A cena foi transmitida ao vivo. O repórter da Band, Lucas Martins, empurra a colega da Record, Grace Abdou, enquanto ela tenta ouvir uma fonte. Um gesto brusco, desnecessário, violento. O vídeo rodou o país, gerou indignação nas redes, nota de repúdio da emissora, boletim de ocorrência. Mas o que poucos estão dizendo com todas as letras é que aquilo não foi só um empurrão, foi uma forma de silenciamento. E ainda mais grave: foi um homem, experiente, empurrando uma mulher, ao vivo, diante de todos.
Muita gente tenta justificar. Dizem que era pressão, que é “coisa do ao vivo”, que ele “perdeu a linha”. Mas eu quero fazer uma pergunta: se fosse um homem ali, ele teria empurrado com tanta facilidade? Teria usado o corpo para afastar alguém da mesma maneira?
A resposta, para mim, é clara: não.
Essa cena me doeu. Não só pela violência explícita, mas porque ela reativou uma memória que carrego comigo há anos. Eu tinha 22. Era estagiária em uma redação. Trabalhava duro, como toda jovem jornalista tentando se provar em meio a nomes consagrados. Um dia, sentada ao lado de três colegas homens, ouvi um repórter experiente, com mais de 40 anos e quase duas décadas de profissão falar ao telefone sobre uma empresa de laticínios. De repente, ele se vira para mim, e pergunta:
— Você toma leite? De qual marca você gosta?
Respondi, desconcertada:
— Tomo, não tenho preferência.
E então, diante dos colegas:
— O problema é que a Daiane tem namorado… senão eu dava um litro de leite pra ela…
Os colegas riram. Eu ri. Não porque achei graça. Ri pra escapar. Ri pra me defender. Por dentro, me senti bem humilhada. Pequena. Era o meu lugar de trabalho. E eu era só uma estagiária. Ele, um nome respeitado.
Por que conto isso agora? Porque o empurrão ao vivo não é um caso isolado. É só a parte visível de uma estrutura podre. A violência contra mulheres jornalistas acontece todos os dias, muitas vezes de forma sutil, quase imperceptível para quem não sente na pele. Às vezes é uma piada, uma mão que passa rápido demais, uma insinuação, uma disputa desigual de espaço. Às vezes é uma humilhação em público. Às vezes é um empurrão ao vivo.

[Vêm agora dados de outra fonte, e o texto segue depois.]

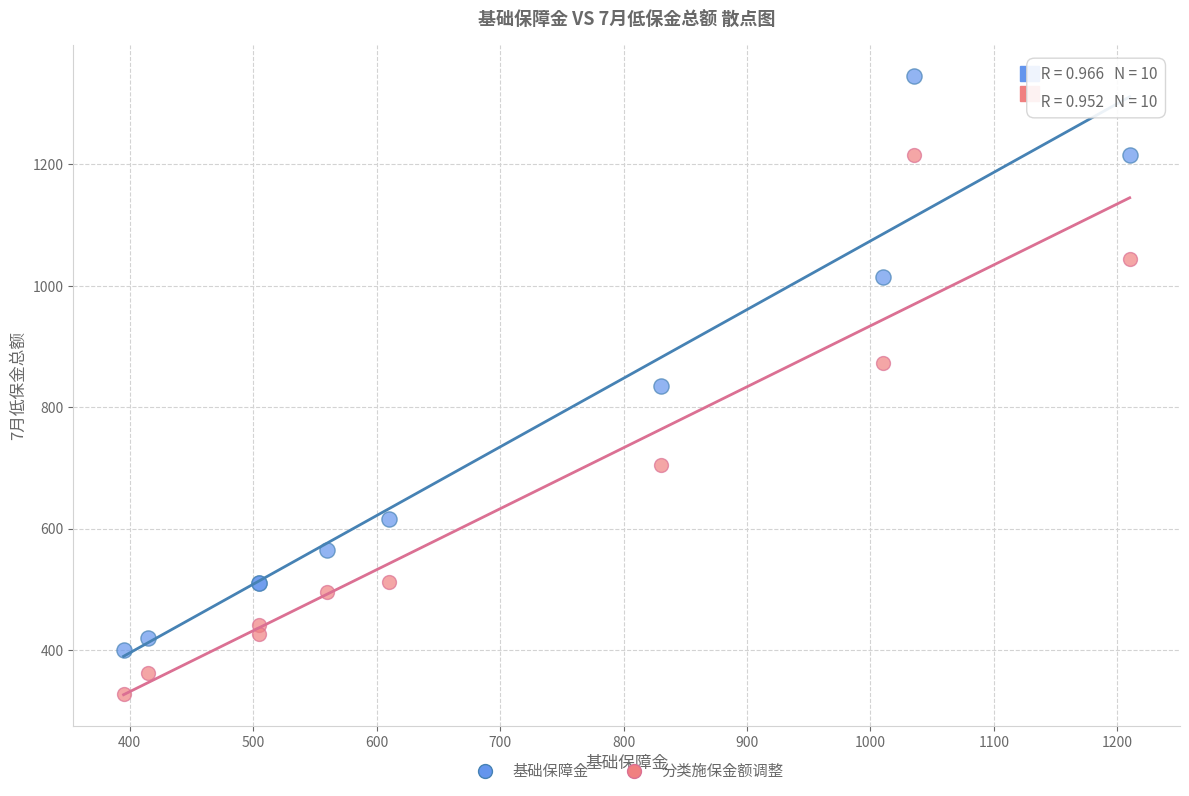

What are all the series names shown in the legend?

基础保障金, 分类施保金额调整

E o que dói ainda mais é que, na maioria das vezes, ninguém faz nada. A gente aprende a rir, a engolir, a fingir que é “só brincadeira”. Porque somos estagiárias, novatas, mulheres. Porque eles são “veteranos”, “gente boa”, “têm tempo de casa”.
Mas não dá mais pra fingir. A violência contra mulheres jornalistas não é exceção, é parte de uma cultura. E toda vez que um homem usa o corpo ou a voz para calar uma colega, ele reafirma esse poder. E toda vez que outro homem ri junto, ele valida esse ciclo.
O caso de Grace Abdou escancarou o que muitas de nós vivemos no silêncio. Que bom que foi filmado. Que bom que gerou revolta. Mas que a revolta não pare por aqui.
Que essa cena sirva de alerta. Para as empresas, que precisam proteger suas jornalistas. Para os colegas, que precisam deixar de ser cúmplices. E para as mulheres, que precisam saber: você não está sozinha.